Here we share some of the highlights of the 40 years since 1979 in which we have been supporting excellent artists from diverse cultural backgrounds and promoting participation in the arts in Victoria.
We invite you to listen to stories from oral history interviews, music from The Boîte events and releases and view footage of concerts since 1979. Our history provides glimpses into the diverse, dynamic and evolving cultural heritage of Victoria.
This history was researched, written and produced by Jen Rose and the team at Well Chosen Words.
The Boîte History Project began in 2016 when we received a funding grant from the Victorian Multicultural Commission enabling historian Jen Rose to undertake oral history interviews with founding members of the organisation.
In 2017, a Local History Grant from the Public Records Office of Victoria and funding support from Creative Victoria enabled Jen to undertake more research, more interviews, digitise film and audio of early concerts and develop a website to share our history through music, song and story.
The Boîte: history through music, song and story was awarded the Community Diversity Award at the 2020 Victorian Community History Awards.
On the 18th of January 1978, a crowd of 350 people packed the Australian Music Centre at The Rocks, Sydney for a concert featuring Greek Musician Timotheos Arvanitakis, David Gulpilil, the Italian Group Bella Ciao and a Spanish classical guitarist. It was the first concert of The Boîte, formed by three university friends Peter Carantinos, Athena Touriki and Takis Constantopedos.
They were inspired to host the event following the success of a concert organised by Peter as part of the Carnivale ’77 program, featuring then unknown composer Arvanitakis. The three had originally planned to host the concert for friends in their own backyard but soon found themselves scouting for a larger venue as it became clear there was significant interest.
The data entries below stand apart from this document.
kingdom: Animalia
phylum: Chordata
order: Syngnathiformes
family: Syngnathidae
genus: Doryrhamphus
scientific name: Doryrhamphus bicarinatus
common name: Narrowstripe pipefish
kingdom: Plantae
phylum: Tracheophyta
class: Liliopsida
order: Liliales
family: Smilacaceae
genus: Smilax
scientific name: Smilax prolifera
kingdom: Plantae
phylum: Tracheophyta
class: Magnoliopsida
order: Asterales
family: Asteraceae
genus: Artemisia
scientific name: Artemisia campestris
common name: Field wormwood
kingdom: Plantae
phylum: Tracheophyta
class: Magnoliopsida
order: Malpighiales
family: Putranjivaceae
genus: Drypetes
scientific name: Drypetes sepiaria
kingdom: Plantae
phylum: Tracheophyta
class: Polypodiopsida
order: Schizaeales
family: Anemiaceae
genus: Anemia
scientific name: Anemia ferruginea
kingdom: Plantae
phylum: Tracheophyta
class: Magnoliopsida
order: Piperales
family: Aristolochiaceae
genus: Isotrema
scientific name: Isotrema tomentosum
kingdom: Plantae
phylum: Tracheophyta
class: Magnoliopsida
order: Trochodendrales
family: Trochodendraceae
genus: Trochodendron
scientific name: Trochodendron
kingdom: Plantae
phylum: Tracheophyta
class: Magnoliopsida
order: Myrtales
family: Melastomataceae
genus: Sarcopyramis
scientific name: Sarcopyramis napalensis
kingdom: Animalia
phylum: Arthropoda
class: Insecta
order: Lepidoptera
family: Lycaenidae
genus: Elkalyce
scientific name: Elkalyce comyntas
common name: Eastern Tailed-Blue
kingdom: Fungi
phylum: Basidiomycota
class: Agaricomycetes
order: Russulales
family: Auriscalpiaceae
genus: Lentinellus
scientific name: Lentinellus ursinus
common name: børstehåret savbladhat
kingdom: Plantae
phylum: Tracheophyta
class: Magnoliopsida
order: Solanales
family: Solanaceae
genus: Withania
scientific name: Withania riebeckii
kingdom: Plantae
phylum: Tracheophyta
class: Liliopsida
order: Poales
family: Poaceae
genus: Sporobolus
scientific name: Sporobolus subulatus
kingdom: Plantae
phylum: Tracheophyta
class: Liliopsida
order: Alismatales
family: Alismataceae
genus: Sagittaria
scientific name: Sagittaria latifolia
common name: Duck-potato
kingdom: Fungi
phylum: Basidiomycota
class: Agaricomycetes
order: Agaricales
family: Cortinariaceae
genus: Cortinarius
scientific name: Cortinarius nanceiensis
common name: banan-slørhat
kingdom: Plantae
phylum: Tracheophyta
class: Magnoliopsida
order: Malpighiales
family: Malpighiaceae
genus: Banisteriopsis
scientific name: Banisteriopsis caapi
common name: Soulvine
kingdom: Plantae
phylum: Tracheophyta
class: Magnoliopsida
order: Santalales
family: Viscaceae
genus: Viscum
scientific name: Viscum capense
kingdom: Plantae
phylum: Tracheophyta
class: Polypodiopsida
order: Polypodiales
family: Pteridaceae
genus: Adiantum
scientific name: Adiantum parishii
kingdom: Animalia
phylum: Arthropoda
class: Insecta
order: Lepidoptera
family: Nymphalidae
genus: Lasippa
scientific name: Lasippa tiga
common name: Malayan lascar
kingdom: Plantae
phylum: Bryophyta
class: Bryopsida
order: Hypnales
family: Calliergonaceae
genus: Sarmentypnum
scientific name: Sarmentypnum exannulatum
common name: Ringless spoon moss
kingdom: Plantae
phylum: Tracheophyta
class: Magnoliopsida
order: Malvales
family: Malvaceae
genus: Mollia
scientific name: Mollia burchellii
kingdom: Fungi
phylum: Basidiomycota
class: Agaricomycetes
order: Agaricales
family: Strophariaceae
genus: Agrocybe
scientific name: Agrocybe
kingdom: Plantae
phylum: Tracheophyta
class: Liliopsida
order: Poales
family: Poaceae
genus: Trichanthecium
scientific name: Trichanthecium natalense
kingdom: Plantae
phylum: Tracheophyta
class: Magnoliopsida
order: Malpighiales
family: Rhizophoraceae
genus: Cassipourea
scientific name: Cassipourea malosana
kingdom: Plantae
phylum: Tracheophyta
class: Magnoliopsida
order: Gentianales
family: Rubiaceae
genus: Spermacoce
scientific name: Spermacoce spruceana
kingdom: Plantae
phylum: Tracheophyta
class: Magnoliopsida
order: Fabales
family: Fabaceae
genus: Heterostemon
A series of fortnightly Boîte concerts at the Australian Music Centre followed, featuring music from around the globe, attracting healthy crowds of mostly second-generation migrants.
The Boîte began making an impact very quickly. The program for a March ’78 Boîte concert boasted the following quote from Al Grassby the former Minister for Immigration under the Whitlam Government, credited with introducing the policy of multiculturalism to Australia:
"The Boîte is the best manifestation of Australia’s cultural revolution. It holds promise of helping to make Australia a more live, vibrant community."